## What this task involves
Give the data below as a Markdown table with the columns "Row" and "Data line," one numbered row per line and no row for any blank line. Leave the pictures out of the table.

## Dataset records
___

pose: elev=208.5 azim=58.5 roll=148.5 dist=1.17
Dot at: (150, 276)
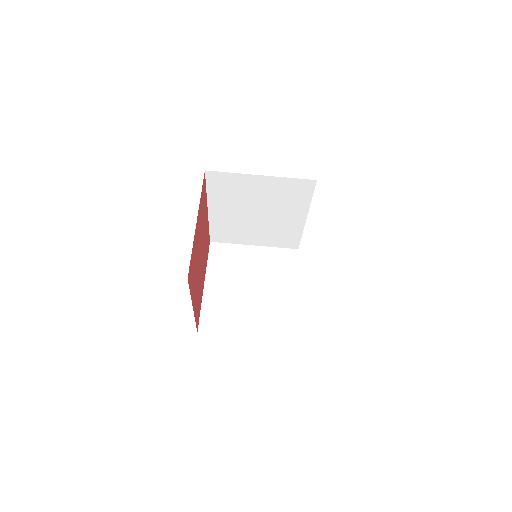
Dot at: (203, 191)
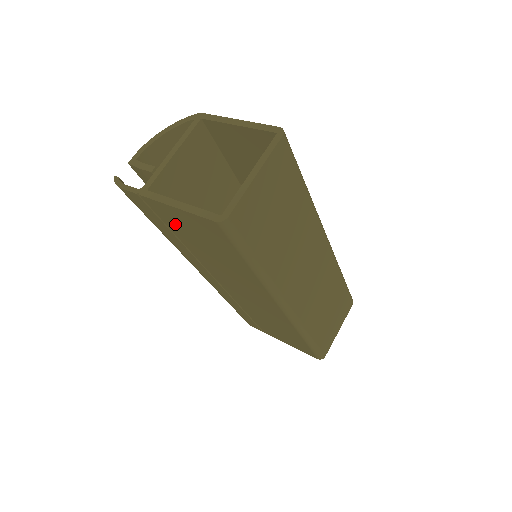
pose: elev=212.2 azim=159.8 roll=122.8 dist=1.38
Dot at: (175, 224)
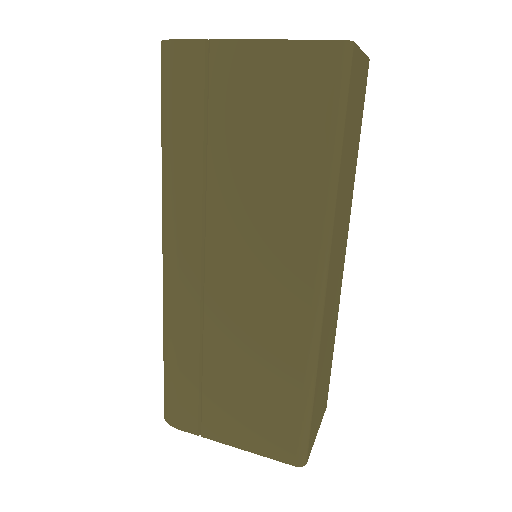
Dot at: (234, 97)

___

## The reply
| Row | Data line |
|---|---|
| 1 | pose: elev=208.5 azim=58.5 roll=148.5 dist=1.17 |
| 2 | Dot at: (150, 276) |
| 3 | Dot at: (203, 191) |
| 4 | pose: elev=212.2 azim=159.8 roll=122.8 dist=1.38 |
| 5 | Dot at: (175, 224) |
| 6 | Dot at: (234, 97) |